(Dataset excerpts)
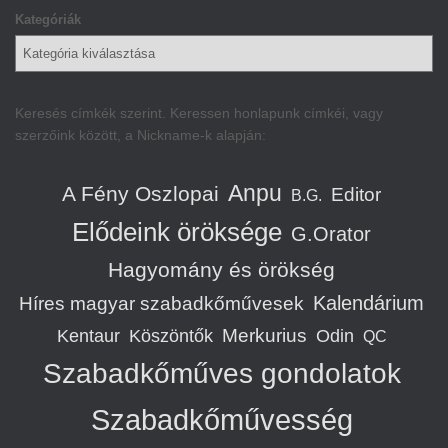
Kategóriák
Keresés címkék szerint. Keressen honlapunk címkéi, vagy
szerzőink között, a Nickname-k alapján:
Anpu
A Fény Oszlopai
Editor
B.G.
Elődeink öröksége
G.Orator
Hagyomány és örökség
Kalendárium
Híres magyar szabadkőművesek
Merkurius
Kentaur
Köszöntők
Odin
QC
Szabadkőműves gondolatok
Szabadkőművesség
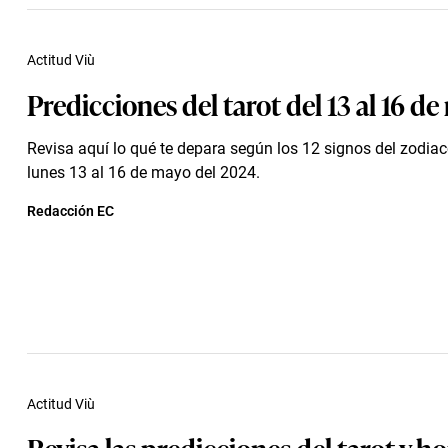
Actitud Viù
Predicciones del tarot del 13 al 16 d
Revisa aquí lo qué te depara según los 12 signos del zodia
lunes 13 al 16 de mayo del 2024.
Redacción EC
Actitud Viù
Revisa las predicciones del tarot y 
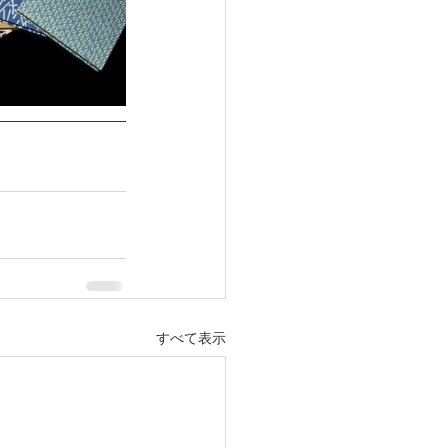
すべて表示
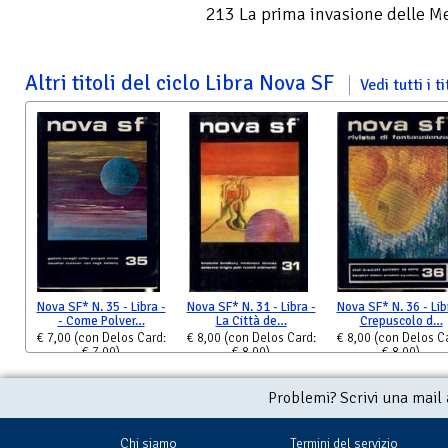
213 La prima invasione delle 
Altri titoli del ciclo Libra Nova SF
Vedi tutti i ti
Nova SF* N. 35 - Libra -
Nova SF* N. 31 - Libra -
Nova SF* N. 36 - Lib
- Come Polver…
La Città de…
Crepuscolo d…
€ 7,00
(con Delos Card:
€ 8,00
(con Delos Card:
€ 8,00
(con Delos C
€ 7,00)
€ 8,00)
€ 8,00)
Problemi? Scrivi una mail
Chi siamo
Termini del servizio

- REQUIRED WORK -
Where a line of the data holds "tarot", show that line.

- OUTPUT BELOW -
Predicciones del tarot del 13 al 16 d
Revisa las predicciones del tarot y 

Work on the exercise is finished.